Is there any evidence for Sjögren's syndrome?
Sjögren's syndrome is diagnosed through:
• Some eye exams (Schirmer's exam) and mouth
• Blood tests (antinuclear antibodies)
Due to the lack of knowledge of its causes, the diagnosis will be based on the observation of dry eyes and mouth, as well as the affections to other organs through early detection of the syndrome. The specialist will perform a review of the clinical history to detect autoimmune diseases in family members and will ask the patient to describe their symptoms.
Similarly, study possible changes in the eyes, mouth or salivary glands, as well as analyze if there is an enlargement of the lymph nodes in the neck, muscle weakness or inflammation in the joints appears.

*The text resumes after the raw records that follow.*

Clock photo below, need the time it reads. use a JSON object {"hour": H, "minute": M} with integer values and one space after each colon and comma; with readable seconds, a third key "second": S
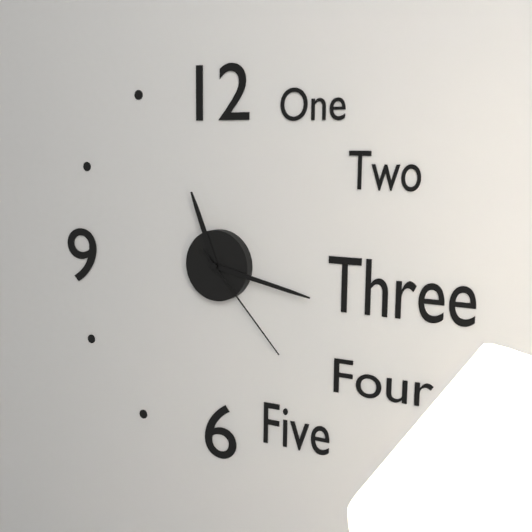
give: {"hour": 11, "minute": 17, "second": 23}
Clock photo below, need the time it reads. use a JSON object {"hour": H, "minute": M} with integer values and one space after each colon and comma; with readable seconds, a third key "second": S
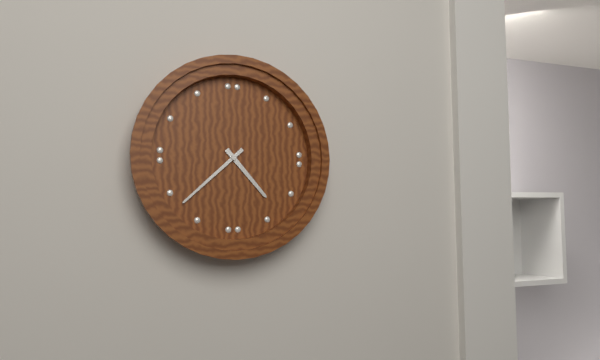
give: {"hour": 4, "minute": 38}
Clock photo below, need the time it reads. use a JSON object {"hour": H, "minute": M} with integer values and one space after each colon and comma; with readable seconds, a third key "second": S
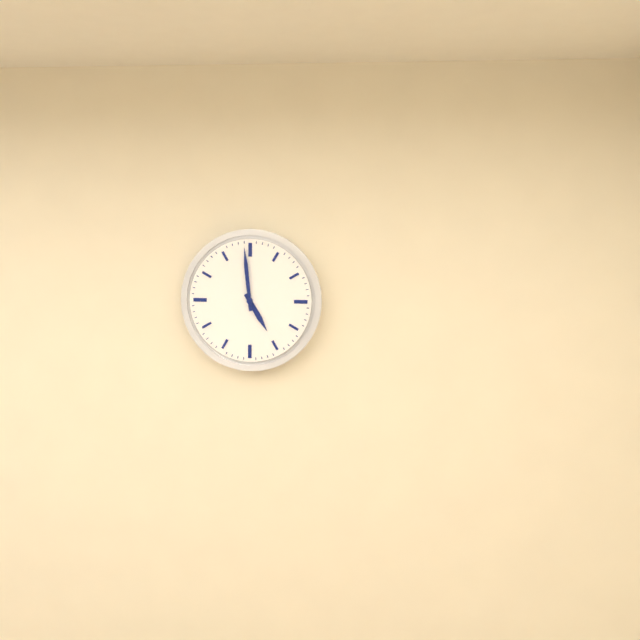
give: {"hour": 4, "minute": 59}
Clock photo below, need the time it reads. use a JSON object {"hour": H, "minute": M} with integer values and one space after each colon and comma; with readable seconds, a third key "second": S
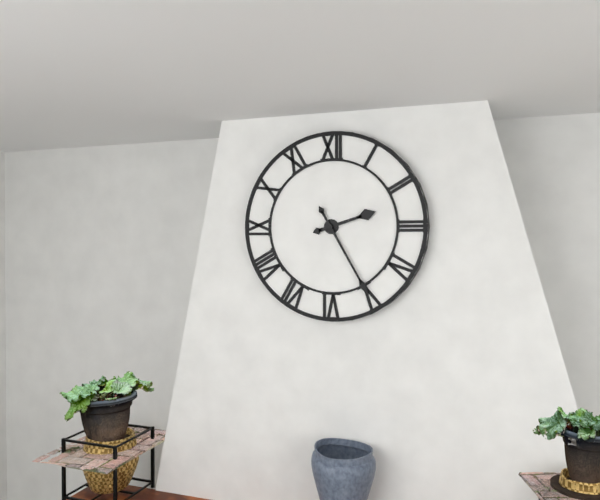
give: {"hour": 2, "minute": 25}
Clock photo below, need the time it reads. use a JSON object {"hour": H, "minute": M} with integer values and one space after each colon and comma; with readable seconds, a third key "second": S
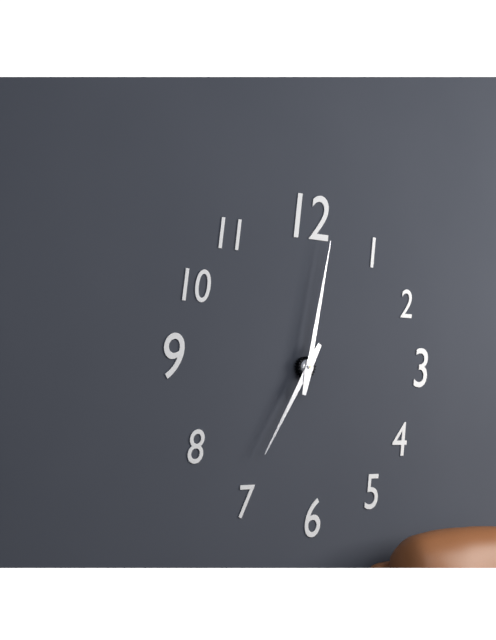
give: {"hour": 7, "minute": 2}
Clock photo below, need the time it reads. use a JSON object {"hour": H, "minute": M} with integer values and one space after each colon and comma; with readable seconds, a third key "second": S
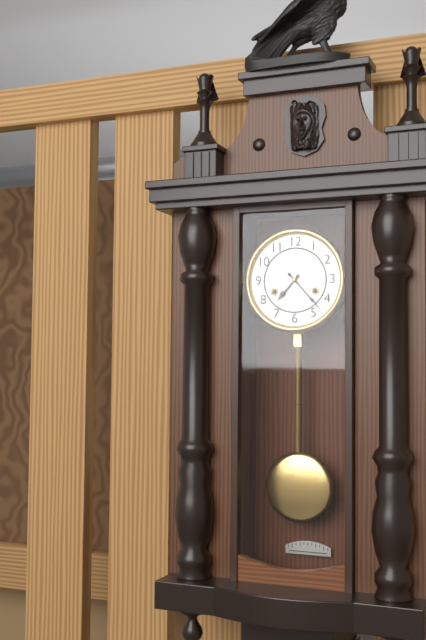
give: {"hour": 7, "minute": 23}
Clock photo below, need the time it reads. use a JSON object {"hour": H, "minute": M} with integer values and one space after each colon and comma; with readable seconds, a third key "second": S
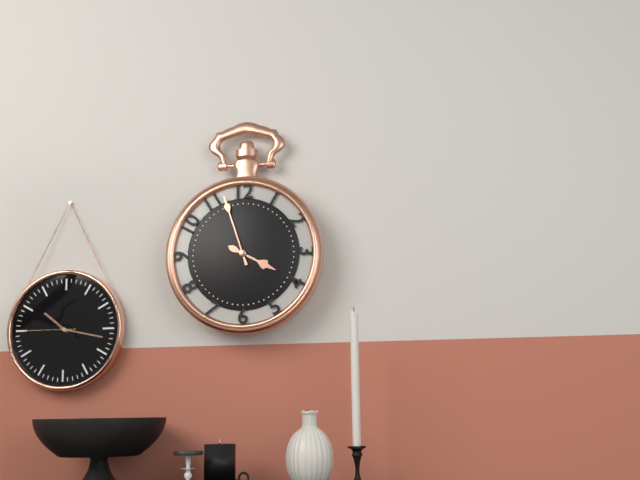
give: {"hour": 3, "minute": 57}
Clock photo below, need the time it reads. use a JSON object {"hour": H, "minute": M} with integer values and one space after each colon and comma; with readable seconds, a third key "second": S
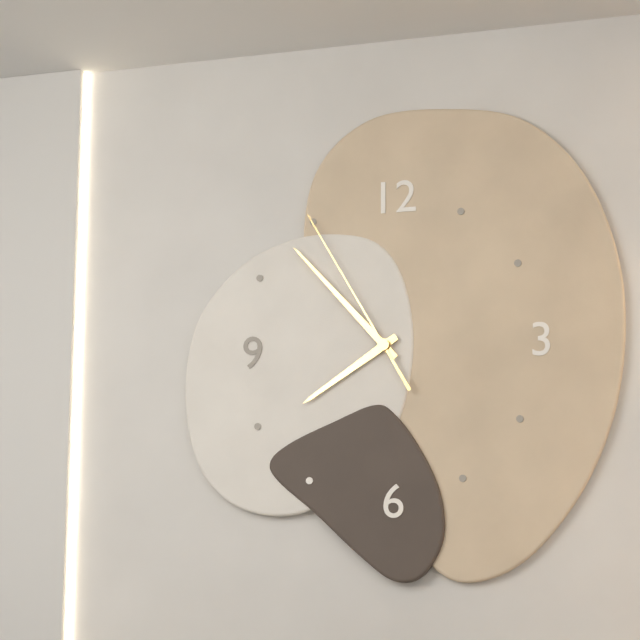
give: {"hour": 7, "minute": 53, "second": 55}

How is Sjögren's syndrome treated?
The treatment is different for each person and depends on which parts of the body are affected. Treatment will focus on eliminating symptoms and may include:
• Medications for pain in the muscles and joints.
• Drugs that help produce more saliva.
• Medications to eliminate inflammation (such as corticosteroids).
• Drugs that decrease the action of the immune system.
The treatment for this syndrome will be based on alleviating the symptoms. To do this, dry eyes will be treated with artificial tears, lubricating ointments for the eyes or liquid cyclosporine in eye drops.
Other measures that can be taken to treat it are:
• Take sips of water throughout the day.
• Chewing gum without sugar.
• Avoid alcohol intake.
• Dispense medications that can cause dry mouth, such as antihistamines or decongestants.
On the other hand, the patient may consult with the dentist to use rinses to replace minerals in the teeth or ways to prevent cavities caused by dry mouth, such as regular cleaning or brushing teeth and the use of dental floss.